Diferencia Entre Prueba Testimonial Y Confesional

La diferencia fundamental entre la prueba testimonial y la prueba confesional radica en quién proporciona la información y cómo se obtiene. La definición es clave para entenderlo: la prueba testimonial consiste en la declaración de un testigo, mientras que la prueba confesional es la declaración de una de las partes en el litigio, admitiendo hechos que le perjudican.

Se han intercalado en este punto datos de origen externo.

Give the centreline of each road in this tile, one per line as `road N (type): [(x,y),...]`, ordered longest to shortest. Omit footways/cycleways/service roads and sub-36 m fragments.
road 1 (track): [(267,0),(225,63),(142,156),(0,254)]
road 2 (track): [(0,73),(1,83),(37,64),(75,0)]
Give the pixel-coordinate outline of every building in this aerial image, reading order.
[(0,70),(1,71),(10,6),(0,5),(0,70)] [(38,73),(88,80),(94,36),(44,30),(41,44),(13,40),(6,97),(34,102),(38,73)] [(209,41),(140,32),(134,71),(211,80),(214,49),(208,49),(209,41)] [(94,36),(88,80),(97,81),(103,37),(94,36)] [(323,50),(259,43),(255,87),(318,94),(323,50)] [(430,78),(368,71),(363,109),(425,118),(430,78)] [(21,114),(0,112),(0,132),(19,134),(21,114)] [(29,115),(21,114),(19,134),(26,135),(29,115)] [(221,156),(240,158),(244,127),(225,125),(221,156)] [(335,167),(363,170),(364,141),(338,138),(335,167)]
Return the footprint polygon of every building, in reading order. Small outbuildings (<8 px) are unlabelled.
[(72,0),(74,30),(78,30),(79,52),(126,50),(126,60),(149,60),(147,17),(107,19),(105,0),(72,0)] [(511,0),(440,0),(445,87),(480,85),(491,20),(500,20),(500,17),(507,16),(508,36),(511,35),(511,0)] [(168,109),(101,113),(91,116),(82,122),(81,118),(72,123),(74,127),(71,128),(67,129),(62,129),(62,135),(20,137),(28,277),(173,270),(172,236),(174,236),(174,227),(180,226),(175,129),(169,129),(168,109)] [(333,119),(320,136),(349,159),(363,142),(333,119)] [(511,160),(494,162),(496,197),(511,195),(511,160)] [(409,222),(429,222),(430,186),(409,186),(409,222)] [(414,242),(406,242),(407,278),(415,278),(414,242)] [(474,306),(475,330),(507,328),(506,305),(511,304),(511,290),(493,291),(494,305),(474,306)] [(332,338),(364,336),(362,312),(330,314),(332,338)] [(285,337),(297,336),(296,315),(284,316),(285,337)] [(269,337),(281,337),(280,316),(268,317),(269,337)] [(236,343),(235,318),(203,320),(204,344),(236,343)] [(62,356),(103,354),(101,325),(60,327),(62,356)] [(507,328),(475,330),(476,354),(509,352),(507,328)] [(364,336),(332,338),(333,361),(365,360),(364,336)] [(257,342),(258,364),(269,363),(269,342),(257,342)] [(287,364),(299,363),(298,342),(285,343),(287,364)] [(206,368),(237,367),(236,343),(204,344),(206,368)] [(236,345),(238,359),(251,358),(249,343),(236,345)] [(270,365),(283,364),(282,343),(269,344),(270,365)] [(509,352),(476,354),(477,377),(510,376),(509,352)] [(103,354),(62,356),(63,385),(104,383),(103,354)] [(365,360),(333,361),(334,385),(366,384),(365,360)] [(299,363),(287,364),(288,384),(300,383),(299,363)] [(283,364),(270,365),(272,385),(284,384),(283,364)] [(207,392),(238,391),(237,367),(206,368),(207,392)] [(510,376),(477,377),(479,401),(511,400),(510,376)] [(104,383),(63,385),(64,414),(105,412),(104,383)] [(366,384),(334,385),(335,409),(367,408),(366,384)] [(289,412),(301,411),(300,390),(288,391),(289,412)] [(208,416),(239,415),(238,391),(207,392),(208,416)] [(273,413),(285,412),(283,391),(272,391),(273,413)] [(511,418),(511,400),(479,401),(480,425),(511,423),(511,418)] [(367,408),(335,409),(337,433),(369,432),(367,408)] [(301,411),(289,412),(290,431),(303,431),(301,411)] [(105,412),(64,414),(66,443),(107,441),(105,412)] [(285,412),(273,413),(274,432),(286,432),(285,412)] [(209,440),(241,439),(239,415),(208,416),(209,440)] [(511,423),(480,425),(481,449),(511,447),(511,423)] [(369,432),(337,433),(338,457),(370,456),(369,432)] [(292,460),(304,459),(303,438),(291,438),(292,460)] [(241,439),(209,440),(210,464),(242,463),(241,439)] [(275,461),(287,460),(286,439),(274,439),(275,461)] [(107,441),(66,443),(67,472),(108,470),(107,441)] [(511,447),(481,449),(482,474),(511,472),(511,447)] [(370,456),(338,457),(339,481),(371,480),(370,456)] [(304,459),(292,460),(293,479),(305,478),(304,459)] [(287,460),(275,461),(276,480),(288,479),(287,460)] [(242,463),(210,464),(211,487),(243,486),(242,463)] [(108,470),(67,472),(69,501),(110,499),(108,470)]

En la prueba testimonial, el testigo es un tercero ajeno al conflicto, al que se le pregunta sobre hechos que ha presenciado o de los que tiene conocimiento. Por ejemplo, un vecino que vio un accidente de tráfico declarando sobre lo que observó. Su declaración se busca para esclarecer los hechos desde una perspectiva externa e imparcial (idealmente). La veracidad de su testimonio se evalúa considerando factores como su credibilidad, su relación con las partes y la coherencia de su relato.
Por otro lado, la prueba confesional, también conocida como absolución de posiciones, implica que una de las partes responde a preguntas específicas (posiciones) formuladas por la otra parte, bajo juramento o promesa de decir la verdad. Si la parte interrogada admite un hecho que le es desfavorable, esto se considera una confesión y tiene un valor probatorio importante. Un ejemplo sería en un juicio por incumplimiento de contrato, donde el demandado admite que efectivamente no realizó el pago acordado. Esta admisión podría ser determinante para la resolución del caso.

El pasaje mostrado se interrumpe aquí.